**About this task**
Output the listing in full. Every line stays exactly as it is.

Top of Available data

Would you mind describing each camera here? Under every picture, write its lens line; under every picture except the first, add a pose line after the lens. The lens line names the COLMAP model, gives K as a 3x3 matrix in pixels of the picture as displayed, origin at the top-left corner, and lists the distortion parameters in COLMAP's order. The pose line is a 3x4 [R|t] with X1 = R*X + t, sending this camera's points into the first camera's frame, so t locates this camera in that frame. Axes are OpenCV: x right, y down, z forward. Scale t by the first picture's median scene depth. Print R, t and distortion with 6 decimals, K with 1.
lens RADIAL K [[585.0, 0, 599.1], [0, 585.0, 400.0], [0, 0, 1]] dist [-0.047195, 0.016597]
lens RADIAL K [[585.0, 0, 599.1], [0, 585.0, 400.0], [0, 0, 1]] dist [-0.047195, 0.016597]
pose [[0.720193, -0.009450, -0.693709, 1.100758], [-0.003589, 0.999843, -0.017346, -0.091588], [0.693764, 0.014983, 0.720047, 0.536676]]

Bottom of Available data

**Finished exercise**
Would you mind describing each camera here? Under every picture, write its lens line; under every picture except the first, add a pose line after the lens. The lens line names the COLMAP model, gives K as a 3x3 matrix in pixels of the picture as displayed, origin at the top-left corner, and lists the distortion parameters in COLMAP's order. The pose line is a 3x4 [R|t] with X1 = R*X + t, sending this camera's points into the first camera's frame, so t locates this camera in that frame. Axes are OpenCV: x right, y down, z forward. Scale t by the first picture's median scene depth. Print R, t and distortion with 6 decimals, K with 1.
lens RADIAL K [[585.0, 0, 599.1], [0, 585.0, 400.0], [0, 0, 1]] dist [-0.047195, 0.016597]
lens RADIAL K [[585.0, 0, 599.1], [0, 585.0, 400.0], [0, 0, 1]] dist [-0.047195, 0.016597]
pose [[0.720193, -0.009450, -0.693709, 1.100758], [-0.003589, 0.999843, -0.017346, -0.091588], [0.693764, 0.014983, 0.720047, 0.536676]]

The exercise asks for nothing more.